Cette beauté formelle n'est pas qu'une coquetterie vide de sens : elle contribue à donner au film une atmosphère complètement hypnotisante. On va trouver là l'autre grande qualité du film : son ambiance très particulière qui s'inscrit entre un certain classicisme (une sensation renforcée par l'histoire racontée, très classique elle aussi) et quelque chose de bien particulier qui tend à donner au long-métrage toute sa tonalité. Dès les premières minutes, on est hapé et cela ne nous lâchera plus du tout jusqu'à la fin. On pourrait ici évoquer des références diverses (Roger Corman, Edgar Allan Poe, Howard Phillips Lovecraft), mais aucune n'est finalement surreprésentée dans le film, car A cure for life, en prenant le temps de correctement poser son ambiance, a su se trouver une identité au carrefour de chacune d'elle.

Si, au vu de ses grandes qualités, on pardonnera volontiers les divers défauts qui émaillent le film, il n'en demeure pas moins que A cure for life est loin d'être un film parfait.

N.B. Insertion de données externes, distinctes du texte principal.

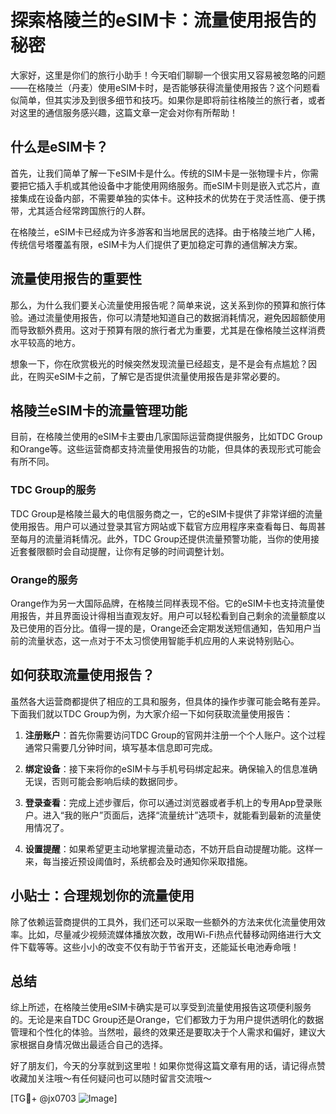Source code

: # 探索格陵兰的eSIM卡：流量使用报告的秘密

大家好，这里是你们的旅行小助手！今天咱们聊聊一个很实用又容易被忽略的问题——在格陵兰（丹麦）使用eSIM卡时，是否能够获得流量使用报告？这个问题看似简单，但其实涉及到很多细节和技巧。如果你是即将前往格陵兰的旅行者，或者对这里的通信服务感兴趣，这篇文章一定会对你有所帮助！

## 什么是eSIM卡？

首先，让我们简单了解一下eSIM卡是什么。传统的SIM卡是一张物理卡片，你需要把它插入手机或其他设备中才能使用网络服务。而eSIM卡则是嵌入式芯片，直接集成在设备内部，不需要单独的实体卡。这种技术的优势在于灵活性高、便于携带，尤其适合经常跨国旅行的人群。

在格陵兰，eSIM卡已经成为许多游客和当地居民的选择。由于格陵兰地广人稀，传统信号塔覆盖有限，eSIM卡为人们提供了更加稳定可靠的通信解决方案。

## 流量使用报告的重要性

那么，为什么我们要关心流量使用报告呢？简单来说，这关系到你的预算和旅行体验。通过流量使用报告，你可以清楚地知道自己的数据消耗情况，避免因超额使用而导致额外费用。这对于预算有限的旅行者尤为重要，尤其是在像格陵兰这样消费水平较高的地方。

想象一下，你在欣赏极光的时候突然发现流量已经超支，是不是会有点尴尬？因此，在购买eSIM卡之前，了解它是否提供流量使用报告是非常必要的。

## 格陵兰eSIM卡的流量管理功能

目前，在格陵兰使用的eSIM卡主要由几家国际运营商提供服务，比如TDC Group和Orange等。这些运营商都支持流量使用报告的功能，但具体的表现形式可能会有所不同。

### TDC Group的服务

TDC Group是格陵兰最大的电信服务商之一，它的eSIM卡提供了非常详细的流量使用报告。用户可以通过登录其官方网站或下载官方应用程序来查看每日、每周甚至每月的流量消耗情况。此外，TDC Group还提供流量预警功能，当你的使用接近套餐限额时会自动提醒，让你有足够的时间调整计划。

### Orange的服务

Orange作为另一大国际品牌，在格陵兰同样表现不俗。它的eSIM卡也支持流量使用报告，并且界面设计得相当直观友好。用户可以轻松看到自己剩余的流量额度以及已使用的百分比。值得一提的是，Orange还会定期发送短信通知，告知用户当前的流量状态，这一点对于不太习惯使用智能手机应用的人来说特别贴心。

## 如何获取流量使用报告？

虽然各大运营商都提供了相应的工具和服务，但具体的操作步骤可能会略有差异。下面我们就以TDC Group为例，为大家介绍一下如何获取流量使用报告：

1. **注册账户**：首先你需要访问TDC Group的官网并注册一个个人账户。这个过程通常只需要几分钟时间，填写基本信息即可完成。
   
2. **绑定设备**：接下来将你的eSIM卡与手机号码绑定起来。确保输入的信息准确无误，否则可能会影响后续的数据同步。

3. **登录查看**：完成上述步骤后，你可以通过浏览器或者手机上的专用App登录账户。进入“我的账户”页面后，选择“流量统计”选项卡，就能看到最新的流量使用情况了。

4. **设置提醒**：如果希望更主动地掌握流量动态，不妨开启自动提醒功能。这样一来，每当接近预设阈值时，系统都会及时通知你采取措施。

## 小贴士：合理规划你的流量使用

除了依赖运营商提供的工具外，我们还可以采取一些额外的方法来优化流量使用效率。比如，尽量减少视频流媒体播放次数，改用Wi-Fi热点代替移动网络进行大文件下载等等。这些小小的改变不仅有助于节省开支，还能延长电池寿命哦！

## 总结

综上所述，在格陵兰使用eSIM卡确实是可以享受到流量使用报告这项便利服务的。无论是来自TDC Group还是Orange，它们都致力于为用户提供透明化的数据管理和个性化的体验。当然啦，最终的效果还是要取决于个人需求和偏好，建议大家根据自身情况做出最适合自己的选择。

好了朋友们，今天的分享就到这里啦！如果你觉得这篇文章有用的话，请记得点赞收藏加关注哦～有任何疑问也可以随时留言交流哦～

[TG💪+ @jx0703 ![Image](https://github.com/user-attachments/assets/dbca1d08-cadb-493c-b0ec-ad6f7a83f270)]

En premier lieu, on pourra noter que le métrage souffre de gros problèmes de narration. Cela n'est malheureusement pas étonnant, car il s'agit d'un problème récurrent chez Gore Verbinski : il n'arrive pas à correctement raconter une histoire, ses longs-métrages étant presque toujours trop longs. Il en va de même ici, car le film aurait facilement pu être amputé d'une petite demi-heure pour permettre à l'histoire de se développer sur un rythme mieux maîtrisé. C'est là tout le paradoxe de A cure for life : toutes les scènes ont un intérêt visuel indéniable, mais toutes ne sont pas utiles du strict point de vue de la narration.

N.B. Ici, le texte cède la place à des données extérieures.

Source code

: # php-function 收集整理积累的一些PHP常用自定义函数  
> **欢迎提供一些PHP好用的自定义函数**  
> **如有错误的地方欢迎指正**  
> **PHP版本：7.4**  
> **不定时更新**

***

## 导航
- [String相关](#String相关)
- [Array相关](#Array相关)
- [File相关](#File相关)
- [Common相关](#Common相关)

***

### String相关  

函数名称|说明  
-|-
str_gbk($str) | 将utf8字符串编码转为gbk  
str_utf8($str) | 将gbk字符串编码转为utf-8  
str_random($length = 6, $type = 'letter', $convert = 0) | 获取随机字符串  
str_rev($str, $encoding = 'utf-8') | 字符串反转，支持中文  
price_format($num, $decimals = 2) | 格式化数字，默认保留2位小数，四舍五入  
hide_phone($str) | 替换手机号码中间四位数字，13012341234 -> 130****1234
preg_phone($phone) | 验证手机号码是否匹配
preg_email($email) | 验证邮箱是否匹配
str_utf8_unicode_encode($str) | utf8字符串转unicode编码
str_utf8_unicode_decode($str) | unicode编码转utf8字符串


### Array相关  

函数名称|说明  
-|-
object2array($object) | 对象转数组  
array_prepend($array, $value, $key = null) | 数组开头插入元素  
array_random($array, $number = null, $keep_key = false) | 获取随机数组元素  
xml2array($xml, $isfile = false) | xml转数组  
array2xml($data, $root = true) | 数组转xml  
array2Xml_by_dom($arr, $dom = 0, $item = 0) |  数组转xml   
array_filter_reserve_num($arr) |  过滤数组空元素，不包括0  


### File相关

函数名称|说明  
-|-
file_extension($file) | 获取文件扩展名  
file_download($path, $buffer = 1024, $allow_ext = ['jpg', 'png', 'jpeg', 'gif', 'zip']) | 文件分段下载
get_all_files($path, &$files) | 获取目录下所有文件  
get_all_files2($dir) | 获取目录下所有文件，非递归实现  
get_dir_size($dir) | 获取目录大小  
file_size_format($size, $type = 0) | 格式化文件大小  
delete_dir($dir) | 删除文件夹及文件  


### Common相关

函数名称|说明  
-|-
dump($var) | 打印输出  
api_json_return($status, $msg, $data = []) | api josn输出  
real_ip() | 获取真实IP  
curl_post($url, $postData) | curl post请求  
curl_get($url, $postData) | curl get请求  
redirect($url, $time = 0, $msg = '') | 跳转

Beaucoup plus génant, un grand nombre de décisions du personnage principal ne servent qu'à justifier la présence de certaines scènes graphiques (entendez par là qu'elles n'ont pas d'intérêt par rapport à la progression de l'histoire racontée). Cela rend le comportement du héros complètement incohérent d'une séquence à l'autre, et, parce qu'on ne comprend pas toujours l'intérêt de ce qu'il fait, on finit par avoir du mal à s'attacher à lui. Malgré sa prestation très correcte, Dane DeHaan ne peut finalement rien y faire. C'est d'autant plus dommage que certaines de ces séquences sont parfois marquantes et très réussies (la scène de la dent, très surprenante dans une production de cette envergure), il aurait simplement fallu que le scénario les intègre un peu mieux car ici, on sent qu'elles ont été introduites aux forceps.

75

De retour après l'échec financier de son Lone Ranger, Gore Verbinski rappelle a quel point il est l'un des cinéastes hollywoodiens les plus passionnants de sa génération. A cure for life est ainsi un film formellement maîtrisé de bout en bout qui, cerise sur le gateau, n'est adapté de rien du tout. Rien qu'en cela, le film est déjà une expérience cinématographique extrêmement plaisante. Alors on lui pardonnera bien volontiers ses faiblesses narratives pour avant tout retenir son ambiance parfaitement entretenue, son histoire classique mais solide, son casting ainsi que les nombreuses fulgurances qui le parsèment de bout en bout.

Critique de publiée le 19 février 2017.

Que faut-il en retenir ?

  • Mise en scène somptueuse,
  • Une excellente ambiance,
  • Le classicisme élégant de l'histoire,
  • Techniquement très abouti.

Que faut-il oublier ?

  • De grosses faiblesses narratives,
  • Un personnage principal peu cohérent.